▸ **What to work on**
Below are records; output exactly the lines from the one with "left elbow: (1045, 908)" through their final line.

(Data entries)
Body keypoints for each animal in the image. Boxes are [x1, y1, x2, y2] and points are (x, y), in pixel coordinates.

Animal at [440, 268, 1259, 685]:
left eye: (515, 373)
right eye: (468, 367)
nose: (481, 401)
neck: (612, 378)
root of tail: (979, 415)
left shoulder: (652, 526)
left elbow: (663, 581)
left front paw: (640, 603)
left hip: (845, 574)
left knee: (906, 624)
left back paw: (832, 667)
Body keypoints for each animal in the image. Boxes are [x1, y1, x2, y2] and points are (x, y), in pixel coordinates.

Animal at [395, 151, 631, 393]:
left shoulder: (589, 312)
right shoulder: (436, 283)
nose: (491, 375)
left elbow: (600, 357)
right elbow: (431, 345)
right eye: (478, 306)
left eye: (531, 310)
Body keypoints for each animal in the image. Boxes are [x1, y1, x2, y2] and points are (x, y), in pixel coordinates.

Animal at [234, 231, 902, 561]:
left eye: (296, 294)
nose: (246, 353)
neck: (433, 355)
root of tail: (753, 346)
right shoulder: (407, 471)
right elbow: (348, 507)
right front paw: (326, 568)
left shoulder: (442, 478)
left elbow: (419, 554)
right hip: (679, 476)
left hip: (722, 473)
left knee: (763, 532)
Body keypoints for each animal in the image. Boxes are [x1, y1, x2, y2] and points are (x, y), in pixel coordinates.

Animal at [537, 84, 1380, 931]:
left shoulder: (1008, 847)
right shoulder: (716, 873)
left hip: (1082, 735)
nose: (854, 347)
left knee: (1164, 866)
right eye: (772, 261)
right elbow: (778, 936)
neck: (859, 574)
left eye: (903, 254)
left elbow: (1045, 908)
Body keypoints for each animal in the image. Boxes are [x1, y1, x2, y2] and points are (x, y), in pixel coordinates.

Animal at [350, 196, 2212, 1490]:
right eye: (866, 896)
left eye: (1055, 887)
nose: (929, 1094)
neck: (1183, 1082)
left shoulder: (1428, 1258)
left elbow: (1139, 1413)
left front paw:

▸ **Result below**
left elbow: (1045, 908)
Body keypoints for each animal in the image. Boxes are [x1, y1, x2, y2] and points are (x, y), in pixel coordinates.

Animal at [350, 196, 2212, 1490]:
right eye: (866, 896)
left eye: (1055, 887)
nose: (929, 1094)
neck: (1183, 1082)
left shoulder: (1428, 1258)
left elbow: (1139, 1413)
left front paw:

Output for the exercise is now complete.